Jonathan Coe

Billy Wilder — the making of a great film director

Wilder’s original career was as a journalist in Berlin, and he would later draw on his experiences for many of his finest films, Noah Isenberg reveals

Billy Wilder. Credit: Alamy

Before Billy Wilder became the celebrated director of films such as Sunset Boulevard, Some Like It Hot and The Apartment he was a busy jobbing screenwriter at UFA Studios in Berlin in the early 1930s, writing or co-writing the scenarios to more than 20 movies. And before that, he was a journalist. Starting in Vienna in the mid-1920s, where his earliest assignments included setting the crossword puzzle (a charming example is included in this volume), he quickly moved on to Berlin and became a prolific writer of occasional pieces for papers such as Der Querschnitt and the Berliner Börsen Courier. Selections of these articles have been published before but are long out of print, and were never translated into English. Now, thankfully, Professor Isenberg of the University of Texas has put this frustrating situation to rights with a lively anthology, translated by Shelley Frisch into a brisk, punchy English which feels as though it must be an accurate reflection of the young Wilder’s original tone.

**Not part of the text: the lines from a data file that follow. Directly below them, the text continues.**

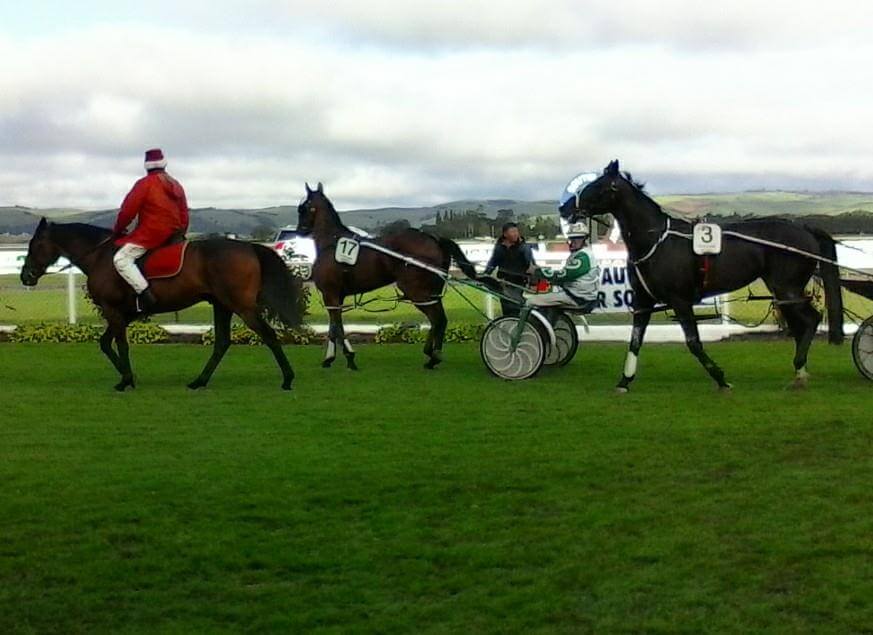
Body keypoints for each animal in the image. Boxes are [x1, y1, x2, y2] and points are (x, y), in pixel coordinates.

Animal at [19, 221, 304, 396]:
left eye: (35, 245)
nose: (26, 276)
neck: (100, 256)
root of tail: (248, 246)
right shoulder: (124, 314)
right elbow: (105, 343)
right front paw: (129, 376)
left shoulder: (114, 311)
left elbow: (119, 344)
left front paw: (126, 379)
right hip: (222, 305)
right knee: (222, 342)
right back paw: (199, 381)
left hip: (241, 307)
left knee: (268, 335)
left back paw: (288, 378)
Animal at [296, 181, 494, 370]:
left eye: (303, 207)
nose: (299, 230)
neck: (331, 243)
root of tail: (434, 239)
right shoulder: (336, 296)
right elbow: (334, 327)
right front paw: (330, 358)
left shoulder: (330, 294)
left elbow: (337, 327)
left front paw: (348, 358)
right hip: (430, 293)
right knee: (440, 320)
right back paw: (432, 356)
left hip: (416, 292)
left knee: (437, 319)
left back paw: (433, 355)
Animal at [564, 161, 840, 390]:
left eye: (596, 186)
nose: (565, 207)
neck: (657, 241)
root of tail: (804, 228)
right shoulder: (643, 301)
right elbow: (635, 341)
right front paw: (625, 381)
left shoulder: (680, 301)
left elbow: (694, 343)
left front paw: (720, 377)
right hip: (783, 292)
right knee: (801, 325)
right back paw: (800, 369)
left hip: (786, 288)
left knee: (811, 320)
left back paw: (800, 369)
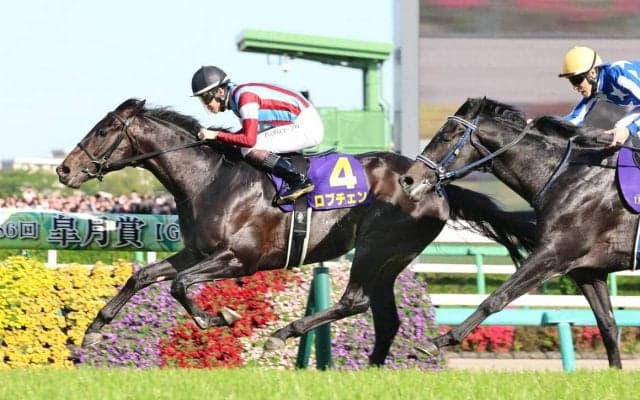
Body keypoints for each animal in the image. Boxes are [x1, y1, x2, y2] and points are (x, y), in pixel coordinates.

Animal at [56, 98, 536, 366]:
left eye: (103, 130)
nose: (64, 170)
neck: (211, 179)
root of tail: (436, 183)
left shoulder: (239, 259)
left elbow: (177, 286)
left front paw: (219, 317)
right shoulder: (197, 253)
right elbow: (144, 276)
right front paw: (94, 329)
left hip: (376, 247)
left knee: (354, 302)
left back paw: (281, 335)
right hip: (389, 259)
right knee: (385, 318)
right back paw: (371, 370)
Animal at [399, 97, 636, 368]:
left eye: (448, 135)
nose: (407, 179)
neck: (568, 174)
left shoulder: (553, 254)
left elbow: (496, 298)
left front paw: (436, 341)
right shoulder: (586, 270)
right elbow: (607, 325)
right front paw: (615, 370)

Briskness in fact might be said to be the keynote of Wilder’s journalism. There is nothing deep or reflective about most of these pieces, which give the (by no means disagreeable) impression of having been dashed off over a coffee in the Romanisches Café, and which were doubtless meant to be consumed in the same way. An inveterate self-mythologiser, Wilder once boasted of having interviewed Freud, Schnitzler and Richard Strauss all in the same morning during his Berlin days. But there is little evidence that this actually happened, and most of the little pen-portraits here are not of celebrities but ordinary citizens who happened to have caught the curious reporter’s eye, owing to some quirk in their personality, appearance or métier: thus we get an interview with a modern-day witch, the sketch of a human chameleon called Erwin who keeps getting mistaken for other people and the portrait of a ‘typical English gentleman’, written in lieu of the interview with the Prince of Wales Wilder has been unable to obtain.